• EXERCISE MATERIAL:
*****

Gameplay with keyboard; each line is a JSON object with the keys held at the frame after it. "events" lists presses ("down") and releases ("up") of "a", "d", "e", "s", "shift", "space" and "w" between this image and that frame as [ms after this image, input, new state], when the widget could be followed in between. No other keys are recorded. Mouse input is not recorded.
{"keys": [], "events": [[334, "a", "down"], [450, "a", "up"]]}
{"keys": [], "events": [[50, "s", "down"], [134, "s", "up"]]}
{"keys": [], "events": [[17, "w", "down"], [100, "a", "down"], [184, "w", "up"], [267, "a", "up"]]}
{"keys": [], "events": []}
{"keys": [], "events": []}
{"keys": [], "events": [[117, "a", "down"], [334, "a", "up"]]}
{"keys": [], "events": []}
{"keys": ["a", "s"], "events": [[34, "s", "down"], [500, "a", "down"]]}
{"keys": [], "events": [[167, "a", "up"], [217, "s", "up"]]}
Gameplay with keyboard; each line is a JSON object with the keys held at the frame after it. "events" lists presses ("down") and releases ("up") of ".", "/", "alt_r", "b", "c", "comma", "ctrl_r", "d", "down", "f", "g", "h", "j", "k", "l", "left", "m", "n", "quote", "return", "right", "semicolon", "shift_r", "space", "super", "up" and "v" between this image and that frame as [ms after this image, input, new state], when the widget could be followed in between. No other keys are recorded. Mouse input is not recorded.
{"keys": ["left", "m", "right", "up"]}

*****

• WORK REQUIRED:
For each line of the data that includes the word "state", return a copy of it.

• TASK RESULT:
Gameplay with keyboard; each line is a JSON object with the keys held at the frame after it. "events" lists presses ("down") and releases ("up") of "a", "d", "e", "s", "shift", "space" and "w" between this image and that frame as [ms after this image, input, new state], when the widget could be followed in between. No other keys are recorded. Mouse input is not recorded.
Gameplay with keyboard; each line is a JSON object with the keys held at the frame after it. "events" lists presses ("down") and releases ("up") of ".", "/", "alt_r", "b", "c", "comma", "ctrl_r", "d", "down", "f", "g", "h", "j", "k", "l", "left", "m", "n", "quote", "return", "right", "semicolon", "shift_r", "space", "super", "up" and "v" between this image and that frame as [ms after this image, input, new state], when the widget could be followed in between. No other keys are recorded. Mouse input is not recorded.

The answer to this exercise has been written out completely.